WORK TO BE COMPLETED>
Look through the listing below and report every line that contains "right".
---------- SUPPLIED DATA ----------
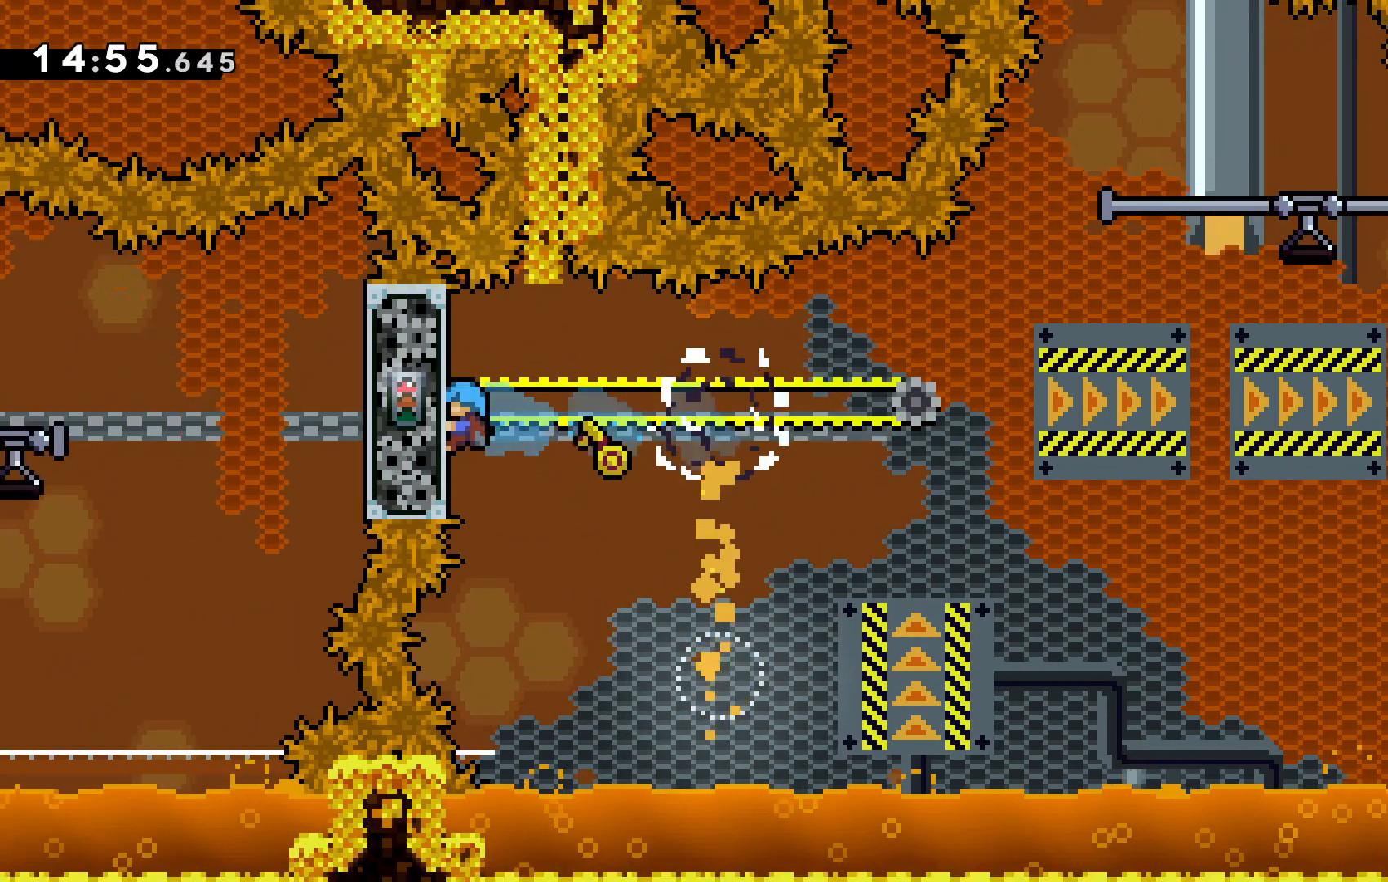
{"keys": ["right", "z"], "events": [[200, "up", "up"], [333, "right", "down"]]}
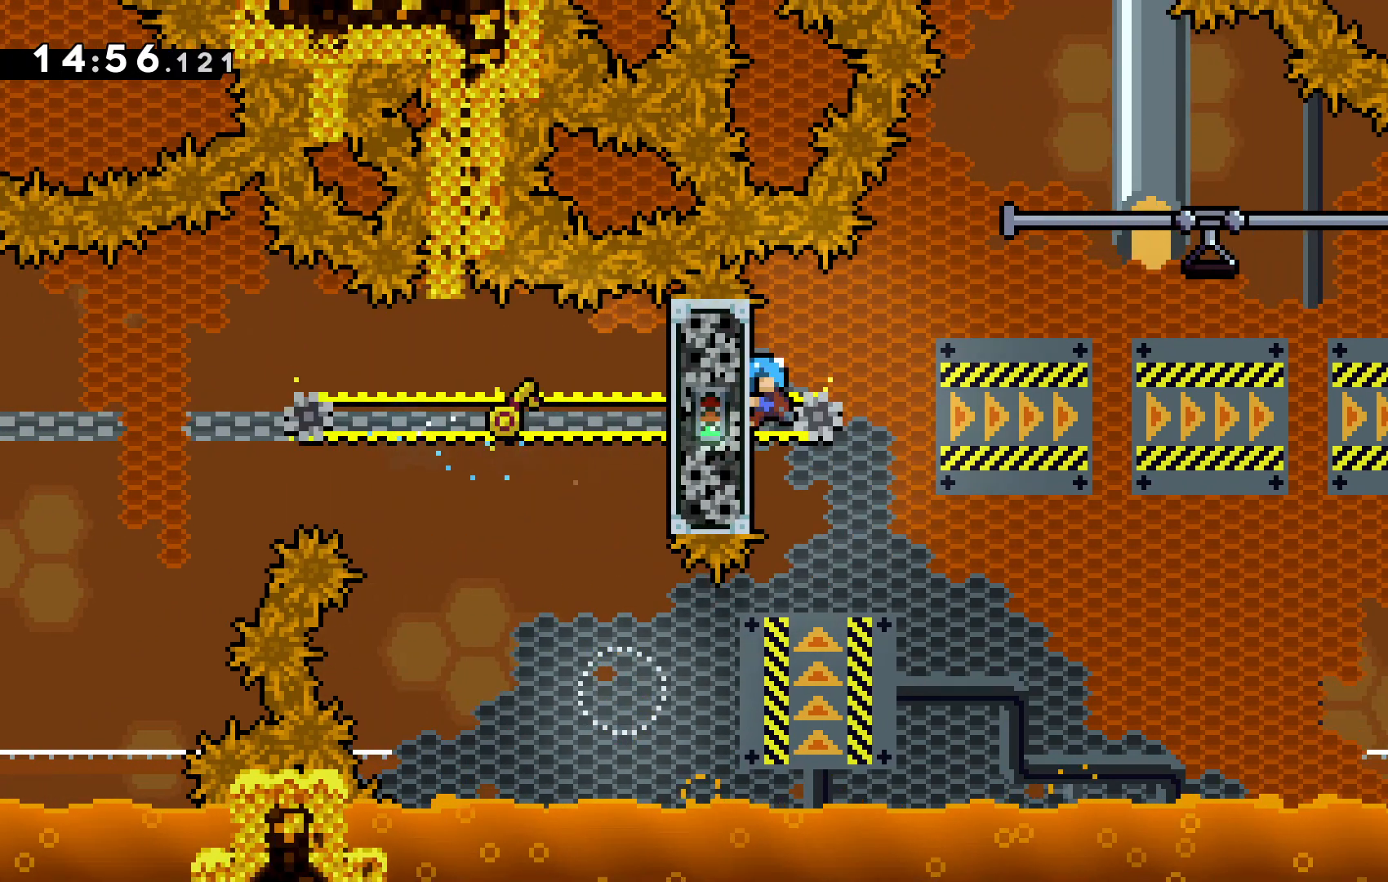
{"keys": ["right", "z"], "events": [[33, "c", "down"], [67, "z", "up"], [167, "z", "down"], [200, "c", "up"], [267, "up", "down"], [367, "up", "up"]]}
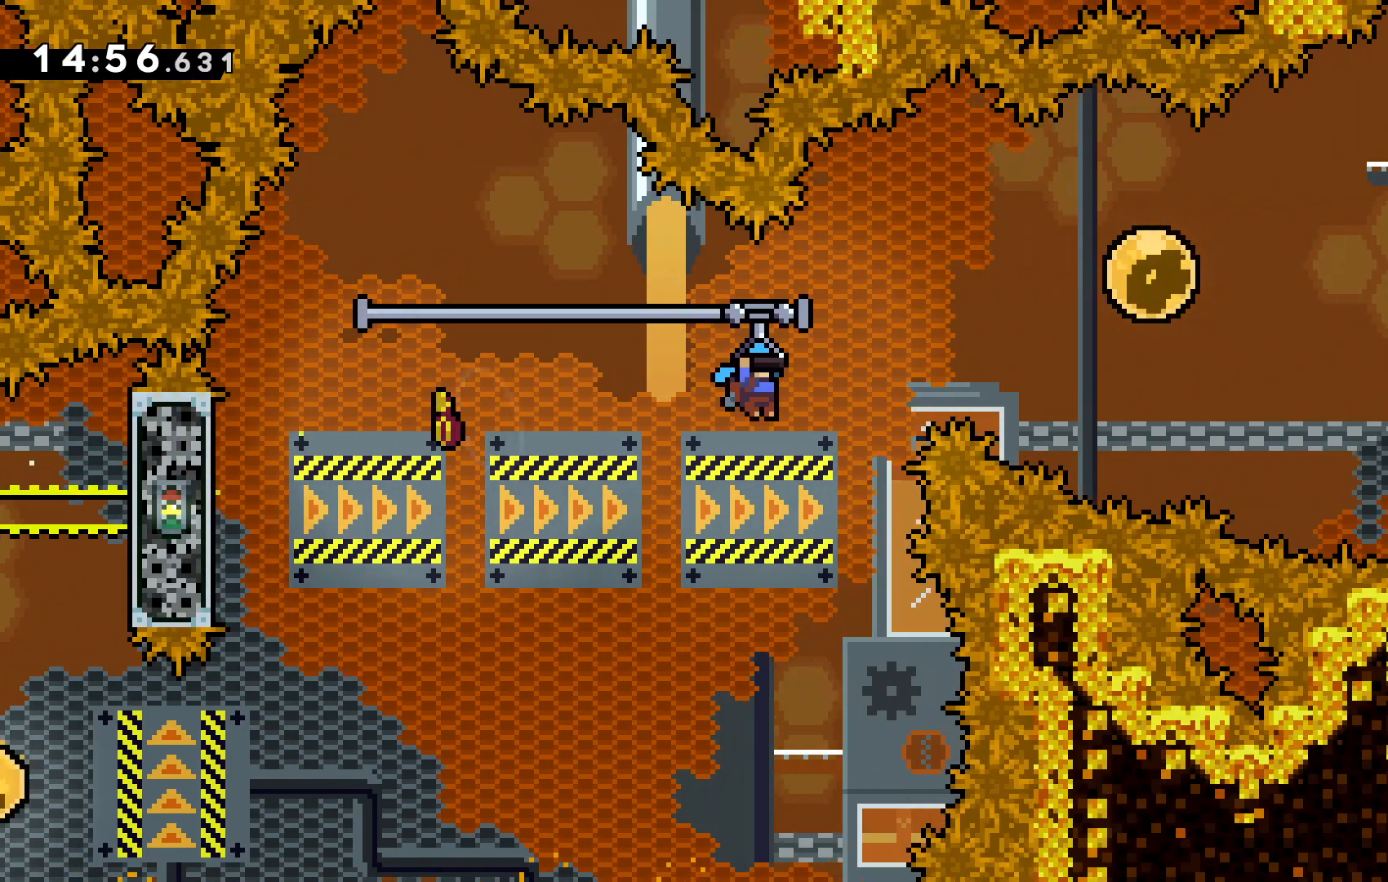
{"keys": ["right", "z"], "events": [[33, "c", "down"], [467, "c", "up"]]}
----------
---------- SUPPLIED DATA ----------
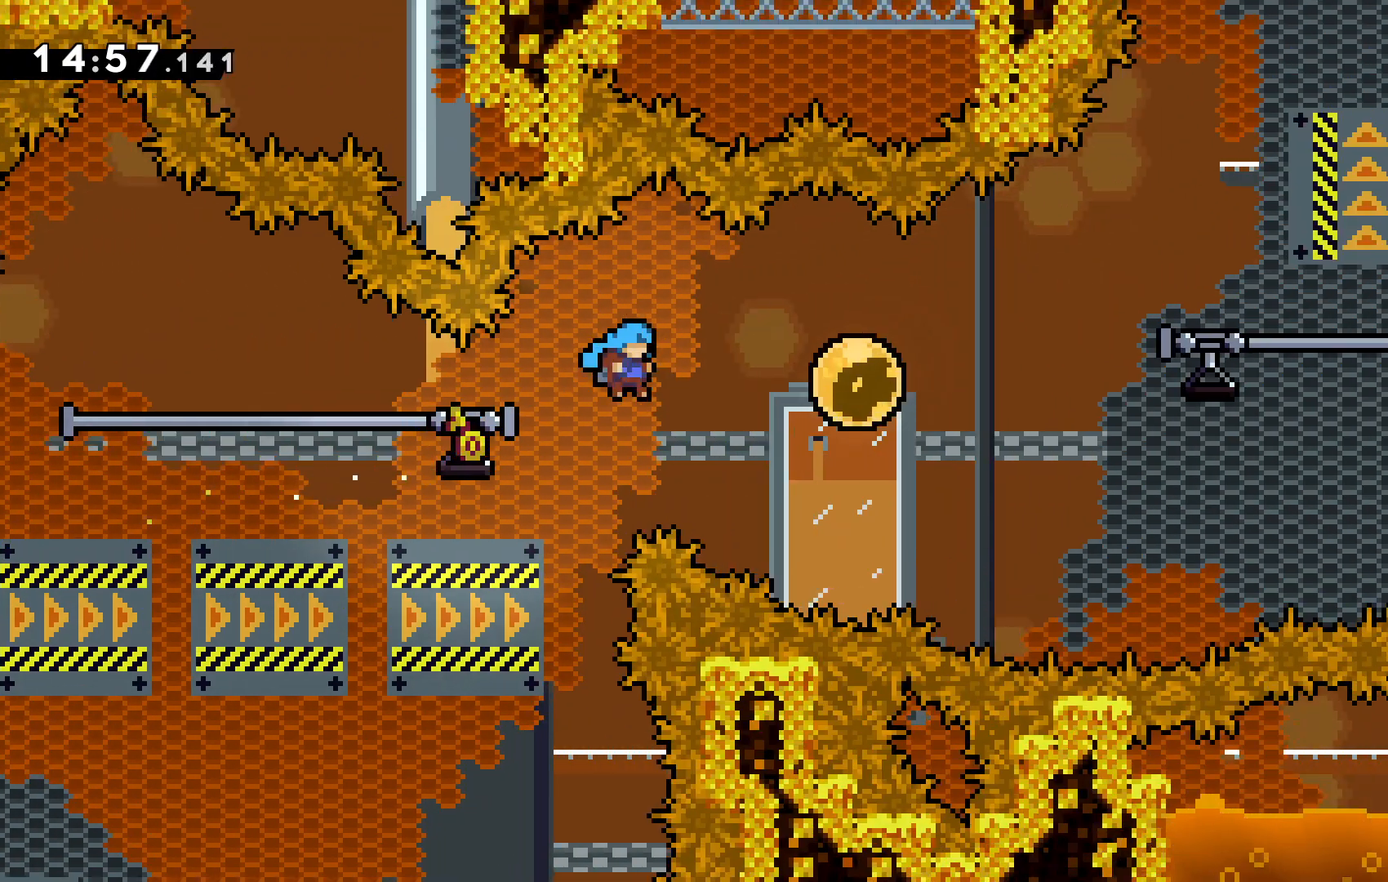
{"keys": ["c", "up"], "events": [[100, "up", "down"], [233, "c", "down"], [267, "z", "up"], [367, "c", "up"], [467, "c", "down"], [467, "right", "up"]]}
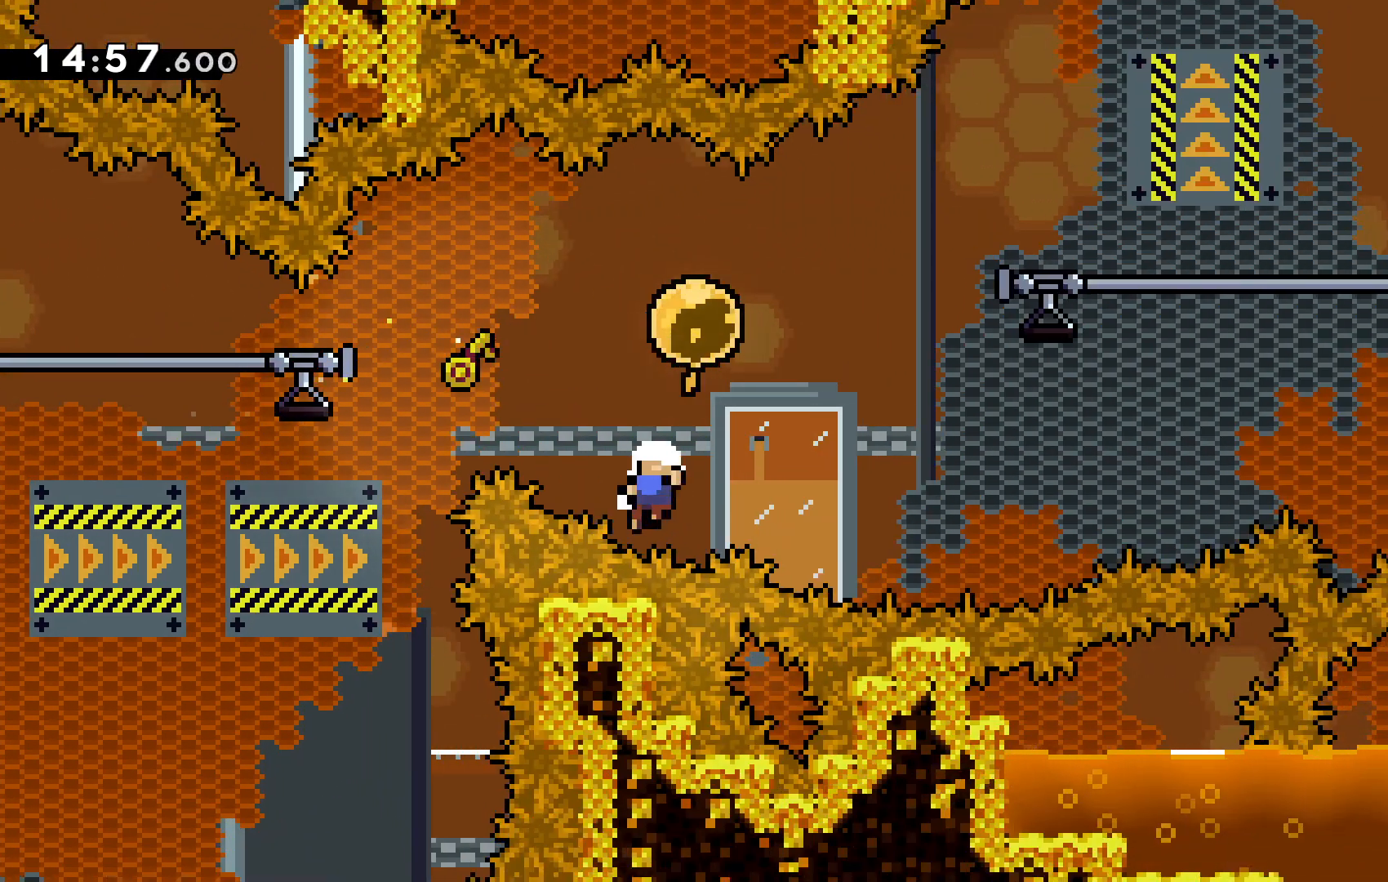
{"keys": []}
----------
---------- SUPPLIED DATA ----------
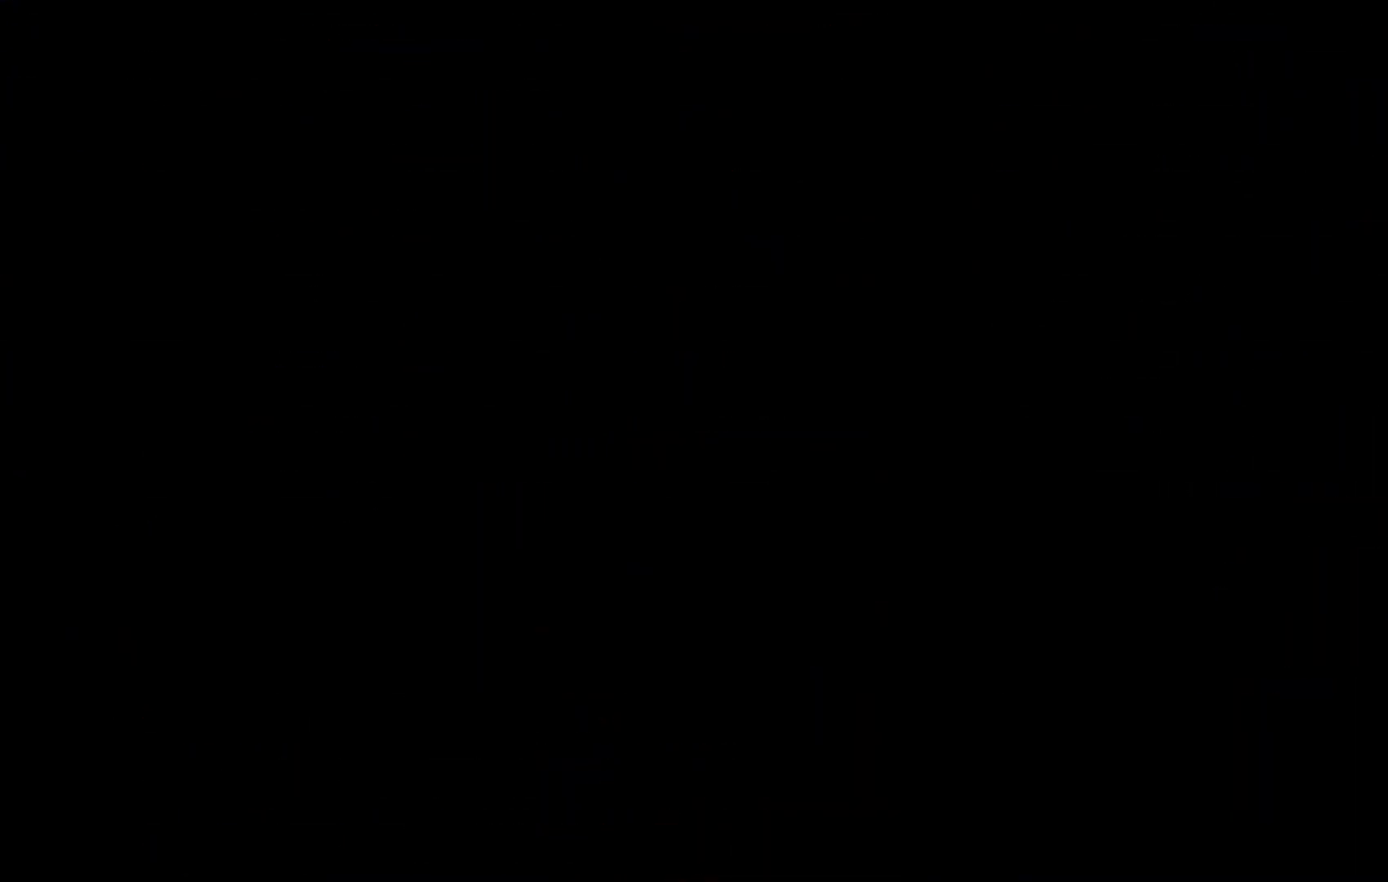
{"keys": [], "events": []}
----------
OUTPUT FOR THIS TASK>
{"keys": ["right", "z"], "events": [[200, "up", "up"], [333, "right", "down"]]}
{"keys": ["right", "z"], "events": [[33, "c", "down"], [67, "z", "up"], [167, "z", "down"], [200, "c", "up"], [267, "up", "down"], [367, "up", "up"]]}
{"keys": ["right", "z"], "events": [[33, "c", "down"], [467, "c", "up"]]}
{"keys": ["c", "up"], "events": [[100, "up", "down"], [233, "c", "down"], [267, "z", "up"], [367, "c", "up"], [467, "c", "down"], [467, "right", "up"]]}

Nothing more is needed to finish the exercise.